In 1992 Calderdale College was given its 'independence'. In reality it was taken out of local authority control and given a degree of self-government but overseen by the newly created Further Education Funding Council which now had its hands on the money supply. The principal now re-designated as 'Chief Executive' addressed the staff to inform them that under EU law we would merely be transferred to our new employer's staff' without any change to conditions and terms of employment'.

I remained sceptical of the real direction events were likely to follow. Sure enough, within a few months the college management began referring to 'new contracts of employment' which it would like us to sign. It was not radically different to our existing contracts we were told. A closer examination of the wording however, told a different story. Increased teaching hours; minimum number of hours to remain on college premises; reduced holidays. It was inevitable that many staff would refuse to sign the new contract. I was one of them.

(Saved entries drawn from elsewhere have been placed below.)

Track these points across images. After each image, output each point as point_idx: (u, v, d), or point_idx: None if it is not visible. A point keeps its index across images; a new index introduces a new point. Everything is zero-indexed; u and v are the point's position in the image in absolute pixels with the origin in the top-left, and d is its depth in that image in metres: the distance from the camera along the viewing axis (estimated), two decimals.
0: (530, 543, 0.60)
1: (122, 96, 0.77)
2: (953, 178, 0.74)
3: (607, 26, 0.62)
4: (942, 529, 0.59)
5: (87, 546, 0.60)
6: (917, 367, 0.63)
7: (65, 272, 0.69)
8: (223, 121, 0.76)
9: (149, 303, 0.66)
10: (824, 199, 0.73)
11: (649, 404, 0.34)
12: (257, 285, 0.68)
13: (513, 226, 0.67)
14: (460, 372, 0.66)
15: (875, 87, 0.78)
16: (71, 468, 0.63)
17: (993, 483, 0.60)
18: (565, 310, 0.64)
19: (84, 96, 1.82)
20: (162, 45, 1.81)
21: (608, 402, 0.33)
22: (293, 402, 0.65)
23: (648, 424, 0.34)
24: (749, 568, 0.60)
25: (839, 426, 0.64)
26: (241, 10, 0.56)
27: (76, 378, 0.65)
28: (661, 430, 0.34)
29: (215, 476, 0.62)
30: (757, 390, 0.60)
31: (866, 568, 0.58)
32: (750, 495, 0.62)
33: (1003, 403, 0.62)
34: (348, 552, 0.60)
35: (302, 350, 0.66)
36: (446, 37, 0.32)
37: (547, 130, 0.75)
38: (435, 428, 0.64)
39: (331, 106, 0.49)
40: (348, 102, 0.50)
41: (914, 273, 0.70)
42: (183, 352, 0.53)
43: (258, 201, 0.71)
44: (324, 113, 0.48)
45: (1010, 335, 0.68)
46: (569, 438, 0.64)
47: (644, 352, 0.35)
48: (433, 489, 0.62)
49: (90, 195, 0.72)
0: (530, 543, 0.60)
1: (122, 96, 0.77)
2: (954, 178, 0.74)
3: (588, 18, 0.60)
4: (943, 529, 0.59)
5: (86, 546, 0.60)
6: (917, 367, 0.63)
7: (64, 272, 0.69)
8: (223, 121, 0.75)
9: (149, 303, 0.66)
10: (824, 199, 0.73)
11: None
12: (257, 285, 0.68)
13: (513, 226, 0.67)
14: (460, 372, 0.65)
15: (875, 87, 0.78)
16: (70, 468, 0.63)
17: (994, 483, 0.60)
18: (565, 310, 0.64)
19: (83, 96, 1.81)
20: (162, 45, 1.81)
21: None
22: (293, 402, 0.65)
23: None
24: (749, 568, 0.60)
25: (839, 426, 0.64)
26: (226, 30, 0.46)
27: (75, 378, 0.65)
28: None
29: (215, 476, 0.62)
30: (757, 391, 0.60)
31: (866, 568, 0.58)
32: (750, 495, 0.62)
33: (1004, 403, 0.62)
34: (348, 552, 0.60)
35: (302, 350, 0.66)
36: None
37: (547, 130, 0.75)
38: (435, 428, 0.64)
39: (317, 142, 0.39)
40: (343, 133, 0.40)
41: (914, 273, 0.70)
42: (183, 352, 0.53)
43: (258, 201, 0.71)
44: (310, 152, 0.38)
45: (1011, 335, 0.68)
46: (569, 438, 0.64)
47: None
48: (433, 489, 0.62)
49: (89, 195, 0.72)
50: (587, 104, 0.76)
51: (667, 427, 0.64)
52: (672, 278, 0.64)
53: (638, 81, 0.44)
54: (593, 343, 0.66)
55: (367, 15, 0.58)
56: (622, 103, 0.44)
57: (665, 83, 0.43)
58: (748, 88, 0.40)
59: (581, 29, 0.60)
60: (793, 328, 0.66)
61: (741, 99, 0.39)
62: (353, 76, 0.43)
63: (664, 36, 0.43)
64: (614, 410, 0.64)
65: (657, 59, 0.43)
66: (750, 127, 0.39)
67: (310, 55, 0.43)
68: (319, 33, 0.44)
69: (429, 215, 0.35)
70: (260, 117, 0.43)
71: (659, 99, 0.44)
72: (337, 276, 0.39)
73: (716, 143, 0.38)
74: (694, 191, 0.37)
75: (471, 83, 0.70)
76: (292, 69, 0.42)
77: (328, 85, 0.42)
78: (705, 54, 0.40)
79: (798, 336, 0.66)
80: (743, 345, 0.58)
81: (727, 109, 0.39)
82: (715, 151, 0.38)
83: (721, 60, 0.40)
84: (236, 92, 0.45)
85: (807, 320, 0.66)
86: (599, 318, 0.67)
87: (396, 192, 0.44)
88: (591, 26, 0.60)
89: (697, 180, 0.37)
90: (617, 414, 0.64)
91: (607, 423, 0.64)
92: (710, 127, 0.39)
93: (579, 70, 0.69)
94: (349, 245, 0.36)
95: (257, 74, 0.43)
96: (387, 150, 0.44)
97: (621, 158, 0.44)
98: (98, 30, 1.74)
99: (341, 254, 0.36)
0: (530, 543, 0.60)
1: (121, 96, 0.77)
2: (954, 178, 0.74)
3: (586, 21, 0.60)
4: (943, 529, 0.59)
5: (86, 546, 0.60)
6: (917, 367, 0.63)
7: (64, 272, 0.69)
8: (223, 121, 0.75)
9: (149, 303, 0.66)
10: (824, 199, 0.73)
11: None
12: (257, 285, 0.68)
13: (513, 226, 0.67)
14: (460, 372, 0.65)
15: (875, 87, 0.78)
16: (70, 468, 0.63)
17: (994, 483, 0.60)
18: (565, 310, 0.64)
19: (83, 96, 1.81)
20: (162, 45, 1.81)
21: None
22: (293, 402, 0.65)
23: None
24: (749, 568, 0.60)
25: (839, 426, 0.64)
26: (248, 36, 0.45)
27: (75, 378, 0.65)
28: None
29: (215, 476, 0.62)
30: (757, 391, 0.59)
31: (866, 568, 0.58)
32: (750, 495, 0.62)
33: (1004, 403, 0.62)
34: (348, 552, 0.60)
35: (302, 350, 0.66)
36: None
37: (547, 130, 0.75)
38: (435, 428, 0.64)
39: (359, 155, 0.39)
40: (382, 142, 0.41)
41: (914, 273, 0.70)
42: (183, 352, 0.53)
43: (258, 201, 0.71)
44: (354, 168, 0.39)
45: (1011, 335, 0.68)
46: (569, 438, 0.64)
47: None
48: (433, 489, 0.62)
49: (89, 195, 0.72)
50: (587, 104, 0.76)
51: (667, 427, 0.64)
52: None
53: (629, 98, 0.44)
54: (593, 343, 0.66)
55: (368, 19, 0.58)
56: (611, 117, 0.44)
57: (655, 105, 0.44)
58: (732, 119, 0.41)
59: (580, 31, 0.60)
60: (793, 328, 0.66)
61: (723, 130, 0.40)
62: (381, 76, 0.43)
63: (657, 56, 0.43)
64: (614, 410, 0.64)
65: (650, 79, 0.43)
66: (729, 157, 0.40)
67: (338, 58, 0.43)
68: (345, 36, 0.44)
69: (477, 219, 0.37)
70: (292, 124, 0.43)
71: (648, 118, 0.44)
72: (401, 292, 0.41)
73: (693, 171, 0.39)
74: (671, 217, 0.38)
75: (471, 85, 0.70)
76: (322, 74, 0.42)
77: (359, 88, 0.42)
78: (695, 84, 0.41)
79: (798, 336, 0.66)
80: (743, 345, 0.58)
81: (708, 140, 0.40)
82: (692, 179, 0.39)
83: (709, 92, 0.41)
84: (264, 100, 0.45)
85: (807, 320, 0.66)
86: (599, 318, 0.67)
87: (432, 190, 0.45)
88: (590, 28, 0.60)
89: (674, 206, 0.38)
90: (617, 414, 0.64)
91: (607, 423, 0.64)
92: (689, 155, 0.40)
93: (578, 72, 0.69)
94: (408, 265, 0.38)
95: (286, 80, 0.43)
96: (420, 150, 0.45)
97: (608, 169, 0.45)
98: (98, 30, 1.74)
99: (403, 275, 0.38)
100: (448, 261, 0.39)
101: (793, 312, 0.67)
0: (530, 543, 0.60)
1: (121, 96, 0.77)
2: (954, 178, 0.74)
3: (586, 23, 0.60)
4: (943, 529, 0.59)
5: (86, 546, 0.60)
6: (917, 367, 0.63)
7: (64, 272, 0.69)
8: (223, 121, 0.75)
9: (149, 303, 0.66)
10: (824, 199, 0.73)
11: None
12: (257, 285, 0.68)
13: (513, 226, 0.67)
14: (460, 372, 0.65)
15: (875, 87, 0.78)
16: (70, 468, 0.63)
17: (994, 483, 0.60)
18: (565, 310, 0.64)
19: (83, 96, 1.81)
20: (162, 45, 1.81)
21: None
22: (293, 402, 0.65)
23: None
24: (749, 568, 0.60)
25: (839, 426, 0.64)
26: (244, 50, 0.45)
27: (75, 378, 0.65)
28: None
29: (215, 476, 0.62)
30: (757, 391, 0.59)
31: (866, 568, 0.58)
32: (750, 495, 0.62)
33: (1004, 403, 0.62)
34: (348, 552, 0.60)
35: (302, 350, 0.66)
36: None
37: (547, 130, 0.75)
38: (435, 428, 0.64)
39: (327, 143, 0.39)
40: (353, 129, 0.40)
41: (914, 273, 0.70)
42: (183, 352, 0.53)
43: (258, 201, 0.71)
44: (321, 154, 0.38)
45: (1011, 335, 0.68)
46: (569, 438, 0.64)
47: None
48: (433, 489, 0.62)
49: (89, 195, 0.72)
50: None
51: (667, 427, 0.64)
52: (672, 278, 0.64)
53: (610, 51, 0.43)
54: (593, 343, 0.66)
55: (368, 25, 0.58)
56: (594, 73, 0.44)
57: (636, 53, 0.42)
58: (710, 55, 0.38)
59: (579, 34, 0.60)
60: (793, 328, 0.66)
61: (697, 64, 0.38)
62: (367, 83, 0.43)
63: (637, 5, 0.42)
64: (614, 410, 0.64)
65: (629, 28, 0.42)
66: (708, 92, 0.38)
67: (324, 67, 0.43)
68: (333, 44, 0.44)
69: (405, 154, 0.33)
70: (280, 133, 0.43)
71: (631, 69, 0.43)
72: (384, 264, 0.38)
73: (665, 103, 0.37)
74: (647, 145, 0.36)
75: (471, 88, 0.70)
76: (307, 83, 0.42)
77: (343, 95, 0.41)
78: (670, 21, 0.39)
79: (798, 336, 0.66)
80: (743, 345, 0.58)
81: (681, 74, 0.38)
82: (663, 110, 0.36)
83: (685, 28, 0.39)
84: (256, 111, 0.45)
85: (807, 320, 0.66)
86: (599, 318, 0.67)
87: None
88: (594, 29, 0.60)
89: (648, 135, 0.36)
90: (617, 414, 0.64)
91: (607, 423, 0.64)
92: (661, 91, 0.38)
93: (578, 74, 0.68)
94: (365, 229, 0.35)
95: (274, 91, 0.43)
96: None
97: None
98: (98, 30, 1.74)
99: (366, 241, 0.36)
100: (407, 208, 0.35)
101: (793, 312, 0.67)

There was a standoff between the trade union NATFHE and management. During 1993 talk of possible redundancies began to circulate for the first time. By 1994 the offer terms for redundancy had been put on the table although from a legal perspective this was not possible because student numbers were increasing. Only a few lecturers put themselves forward. A second, improved offer was made in early 1995. Again, there was only a very limited takeup. This, coupled with the continued refusal of members of staff to sign the new contract posed acute difficulties for the college. Its funding would be reduced by the FEFC based upon an assumption that all members of staff were on the new contract.

This was, of course, not the case and the college found itself in something of a financial quandary. I sensed that another, somewhat improved offer would be made. Management had stated that the second offer was final but the general perception amongst the staff was that this was bluff. Sure enough, a third offer was put on the table accompanied by a statement indicating that this really was going to be the final offer. The persuasive element was the reference to compulsory redundancies.

Although it would have been difficult for the college to follow this course of action I concluded that the time had come to 'get out'. I had had enough and was ready to 'throw the towel in' after more than two years of bitterness exacerbated by my dispute over another matter. I, along with forty four other members of the full-time teaching staff, took up the offer put on the table. It contained a single tax free payment of around ten months salary, In addition, I received a lump sum of around nine months salary as part of my pension and a monthly pension of 26% of my final salary. It was not a brilliant payoff but with the inflation linking it was acceptable. I decided to 'bite the bullet' and take early retirement. It is a decision I have never had cause to regret.